Was dies bedeutet, haben wir auf manchem Trichterfeld erkannt, das mit seinen tiefeingewühlten Bombenkratern mehr einer Mondlandschaft glich als einer Bahnanlage. Doch quer über Trichter und durch Trümmer spannte sich wieder das stählerne Band der Schienen und der Verkehr rollte, zwar kriegsmäßig vereinfacht, aber dennoch in der gewünschten Wirksamkeit. Immer wieder und wieder hat der Feind an solchen Punkten angegriffen, mit schweren und mittleren Bombern, mit Jagdbombern, mit Tiefangriffen der Jäger. Oft sind neugebaute Strecken wieder zerbombt worden. Aber bald darauf waren durch die Wiederherstellungsarbeiten deutscher und französischer Eisenbahner und anderer Kräfte doch wieder fahrbare Schienenwege geschaffen. Es galt, den Wettlauf zwischen Zerstörung und Instandsetzung zu gewinnen, um für den Zeitpunkt der feindlichen Aggression in Westeuropa bereit zu sein. Während die feindliche Presse viel über diese Fragen zu erzählen wusste, schwieg man auf deutscher Seite, um desto energischer zu handeln. Die Eisenbahner der deutschen Überwachung der französischen Bahnen mußten sich selbst an Zähigkeit und Wendigkeit übertreffen, wenn der gewaltige feindliche Materialeinsatz ständig neue Probleme zu schaffen versuchte. Die Hauptsache war und blieb, die Bereitschaft für den Invasionsbeginn auf ein möglichst hohes Maß zu bringen, und dies ist durchgeführt worden. Wenn die feindliche Landung in der Normandie auf weit größere Hemmnisse ihrer Entwicklung gestoßen ist, als in London und Washington erwartet wurde, dann haben an dieser Kampfleistung der Soldaten auch die deutschen Eisenbahner als ihre Kameraden einen hohen Anteil, weil sie im Vorbereitungsfeuer der Invasion dafür gesorgt haben, daß Truppen und Material in die befohlenen Räume befördert werden konnten.

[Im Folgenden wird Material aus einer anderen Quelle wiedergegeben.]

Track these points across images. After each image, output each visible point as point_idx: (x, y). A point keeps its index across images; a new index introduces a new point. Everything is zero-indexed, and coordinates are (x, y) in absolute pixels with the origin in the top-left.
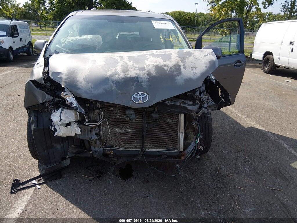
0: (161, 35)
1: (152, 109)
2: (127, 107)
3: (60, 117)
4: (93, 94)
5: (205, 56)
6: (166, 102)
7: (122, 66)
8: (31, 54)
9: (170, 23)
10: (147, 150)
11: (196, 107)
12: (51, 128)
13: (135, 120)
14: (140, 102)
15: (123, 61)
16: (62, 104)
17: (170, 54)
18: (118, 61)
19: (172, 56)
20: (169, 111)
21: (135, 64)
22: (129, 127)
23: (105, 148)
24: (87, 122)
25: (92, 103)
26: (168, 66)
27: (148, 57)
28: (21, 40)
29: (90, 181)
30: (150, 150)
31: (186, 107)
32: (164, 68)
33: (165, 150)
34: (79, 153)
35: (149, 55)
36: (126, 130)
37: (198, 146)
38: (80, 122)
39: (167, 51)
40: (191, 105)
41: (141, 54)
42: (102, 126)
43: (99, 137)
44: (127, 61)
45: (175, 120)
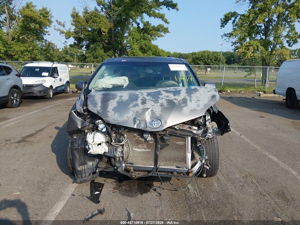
0: (175, 75)
1: (164, 133)
2: (145, 131)
3: (94, 139)
4: (119, 121)
5: (208, 92)
6: (176, 127)
7: (142, 99)
8: (68, 92)
9: (184, 65)
10: (160, 167)
11: (200, 132)
12: (86, 147)
13: (151, 141)
14: (155, 127)
15: (143, 96)
16: (95, 129)
17: (180, 90)
18: (139, 96)
19: (181, 92)
20: (178, 134)
21: (152, 98)
22: (146, 147)
23: (126, 165)
24: (113, 143)
25: (118, 127)
26: (177, 100)
27: (162, 92)
28: (60, 80)
29: (113, 192)
30: (163, 167)
31: (192, 131)
32: (174, 101)
33: (175, 168)
34: (106, 169)
35: (164, 91)
36: (143, 150)
37: (203, 166)
38: (108, 143)
39: (178, 88)
40: (196, 130)
41: (157, 90)
42: (124, 147)
43: (122, 155)
44: (145, 96)
45: (183, 142)
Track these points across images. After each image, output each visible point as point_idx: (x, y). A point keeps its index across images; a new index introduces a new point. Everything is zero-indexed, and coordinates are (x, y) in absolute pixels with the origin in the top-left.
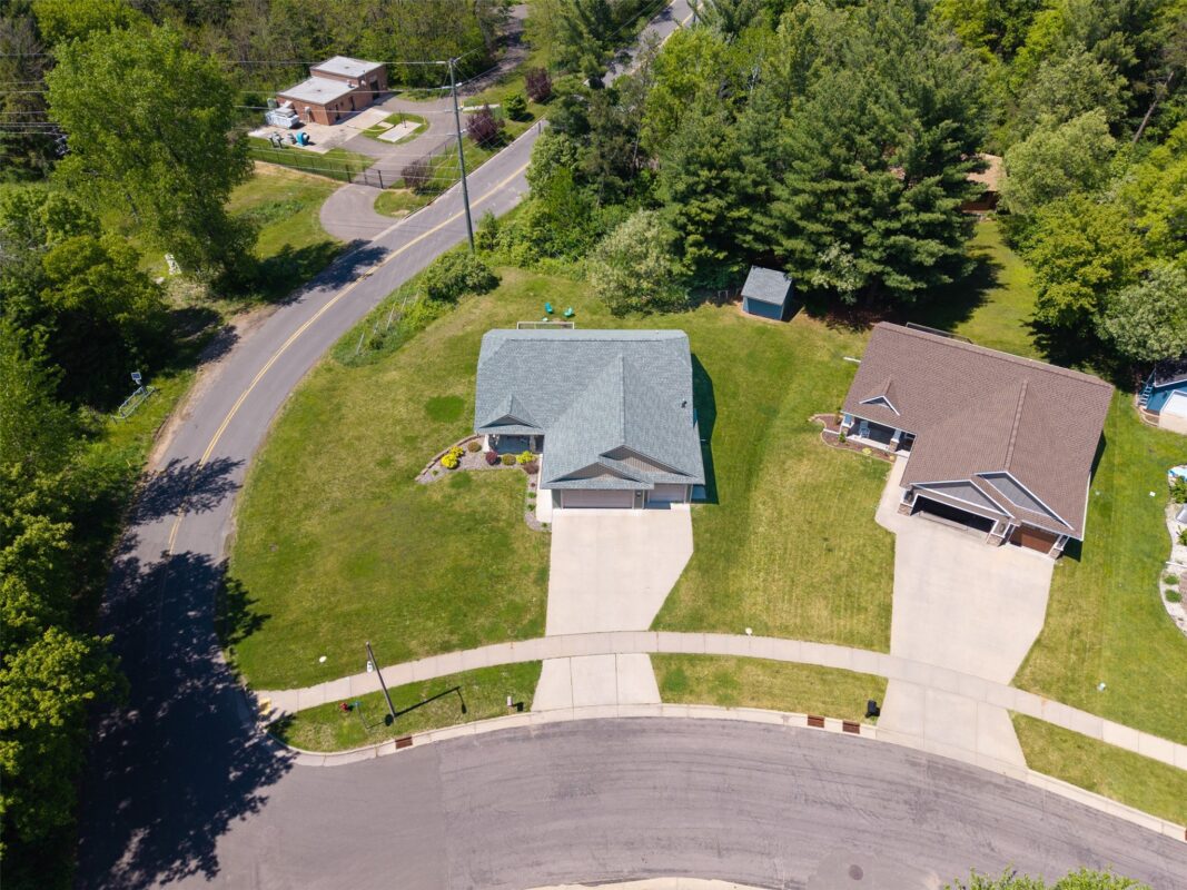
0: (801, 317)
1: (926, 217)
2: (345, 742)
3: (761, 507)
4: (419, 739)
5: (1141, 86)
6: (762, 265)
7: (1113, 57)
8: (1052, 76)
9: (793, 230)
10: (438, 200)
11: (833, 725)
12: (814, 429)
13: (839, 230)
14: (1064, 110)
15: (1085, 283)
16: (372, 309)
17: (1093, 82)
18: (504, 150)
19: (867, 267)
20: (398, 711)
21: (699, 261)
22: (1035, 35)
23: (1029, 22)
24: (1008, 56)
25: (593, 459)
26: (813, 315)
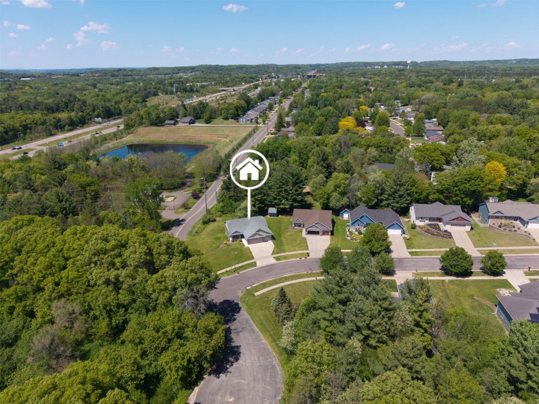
0: (280, 216)
1: (297, 192)
2: (228, 275)
3: (283, 239)
4: (241, 273)
5: (329, 170)
6: (271, 207)
7: (322, 166)
8: (313, 170)
9: (275, 199)
10: (191, 210)
11: (303, 258)
12: (288, 228)
13: (283, 197)
14: (317, 175)
15: (324, 198)
16: (191, 228)
17: (320, 170)
18: (201, 199)
19: (290, 203)
20: (235, 270)
21: (259, 207)
22: (309, 164)
23: (308, 162)
24: (306, 168)
25: (255, 232)
26: (282, 215)
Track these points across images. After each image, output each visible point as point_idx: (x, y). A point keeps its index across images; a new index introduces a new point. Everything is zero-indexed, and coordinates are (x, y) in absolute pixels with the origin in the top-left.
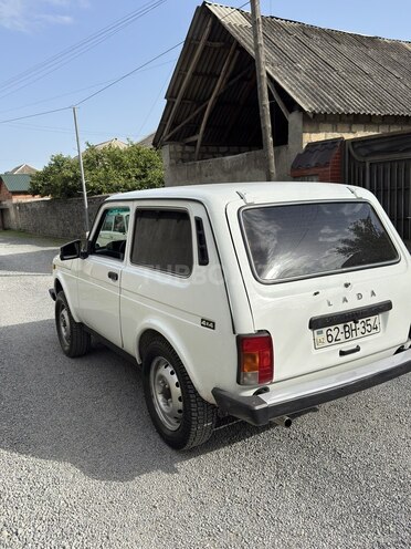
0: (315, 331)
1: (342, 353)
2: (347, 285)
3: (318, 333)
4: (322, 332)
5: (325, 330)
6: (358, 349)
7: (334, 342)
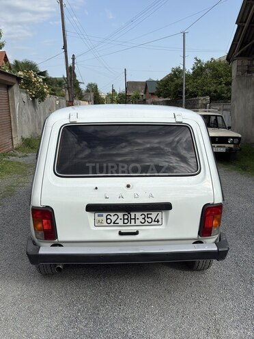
0: (97, 214)
1: (121, 234)
2: (128, 186)
3: (99, 216)
4: (102, 216)
5: (105, 214)
6: (136, 233)
7: (112, 224)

Mit dem Beginn der ersten feindlichen Landung auf französischem Boden ist die Verantwortung, die auf den deutschen Eisenbahnern im Westen lastet, noch größer geworden. Selbstverständlich setzt der Feind nun erst recht alles daran, um das französische Verkehrsnetz in Unordnung zu bringen. Mit den Bomben und Bordwaffen seiner Flieger und durch den Einsatz seiner Sabotagetrupps geht der Feind gegen die Bahnanlagen und gegen den gesamten Schienenverkehr vor. Der Feind bekämpft die Instandsetzungsarbeiten, er bekämpft den rollenden Nachschub. Vor unseren Eisenbahnern steht die Notwendigkeit, die entscheidenden Bahnverbindungen im Betrieb zu halten und die Betriebsspitzen möglichst weit frontwärts vorzuschieben. Was die blauen Eisenbahner zu tun haben, hängt eng zusammen mit den Aufgaben, die in unmittelbarer Frontnähe von den feldgrauen Eisenbahnerformationen zu lösen Sind.
Wie an der Front ein erbittertes Ringen der Waffen im Gange ist, so wird hinter der Front ein harter Kampf um den Verkehr geführt, über Einzelheiten kann man jetzt nicht sprechen, doch weiß der deutsche Soldat aus allen bisherigen Feldzügen, daß er mit der höchsten Einsatzbereitschaft seiner Kameraden im blauen Rock des Eisenbahners rechnen kann. Mögen sich auch mitunter Hindernisse auftürmen, die in einem „normalen“ Eisenbahnverkehr kaum überwindbarerscheinen, so wird trotz allem gefahren! Das haben wir auf langen Fahrten in Frankreich, an Betriebsspitzen und auf zerbombten Bahnanlagen, unter dem Dröhnen schwerer Bomber und dem bösartigen Surren der Tiefflieger erlebt wie zuvor im Ostraum und in den Luftterrorgebieten der Heimat.